Exercise passage:
= Beginning of Section =

Re: [DISCUSS] Syntax for table DDL

Posted by Felix Cheung <fe...@hotmail.com>.
I think it has been an important “selling point” that Spark is “mostly compatible“ with Hive DDL.

I have see a lot of teams suffering from switching between Presto and Hive dialects.

So one question I have is, we are at a point of switch from Hive compatible to ANSI SQL, say?

Perhaps a more critical question, what does it take to get the platform to support both, by making the ANTLR extensible?



________________________________
From: Alessandro Solimando <al...@gmail.com>
Sent: Tuesday, October 2, 2018 12:35 AM
To: rblue@netflix.com
Cc: Xiao Li; dev
Subject: Re: [DISCUSS] Syntax for table DDL

I agree with Ryan, a "standard" and more widely adopted syntax is usually a good idea, with possibly some slight improvements like "bulk deletion" of columns (especially because both the syntax and the semantics are clear), rather than stay with Hive syntax at any cost.

I am personally following this PR with a lot of interest, thanks for all the work along this direction.

Best regards,
Alessandro

On Mon, 1 Oct 2018 at 20:21, Ryan Blue <rb...@netflix.com.invalid> wrote:

What do you mean by consistent with the syntax in SqlBase.g4? These aren’t currently defined, so we need to decide what syntax to support. There are more details below, but the syntax I’m proposing is more standard across databases than Hive, which uses confusing and non-standard syntax.

= End of Section =

Exercise goal: Retype the thread on table DDL syntax, everything from "I am personally" down to "and non-standard syntax.", without any changes. The material that comes after this text plays no role here.

Recorded information:

= Beginning of Section =

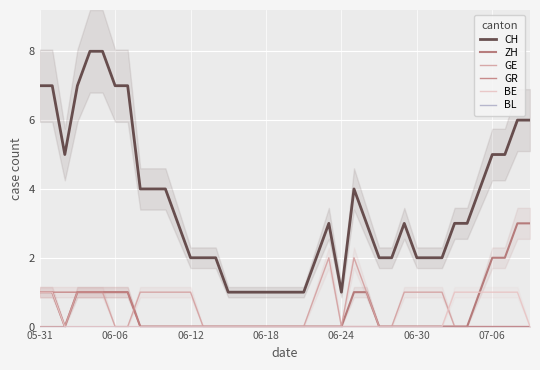

What is the sum of all ZH values?

20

= End of Section =

Task result:
I am personally following this PR with a lot of interest, thanks for all the work along this direction.

Best regards,
Alessandro

On Mon, 1 Oct 2018 at 20:21, Ryan Blue <rb...@netflix.com.invalid> wrote:

What do you mean by consistent with the syntax in SqlBase.g4? These aren’t currently defined, so we need to decide what syntax to support. There are more details below, but the syntax I’m proposing is more standard across databases than Hive, which uses confusing and non-standard syntax.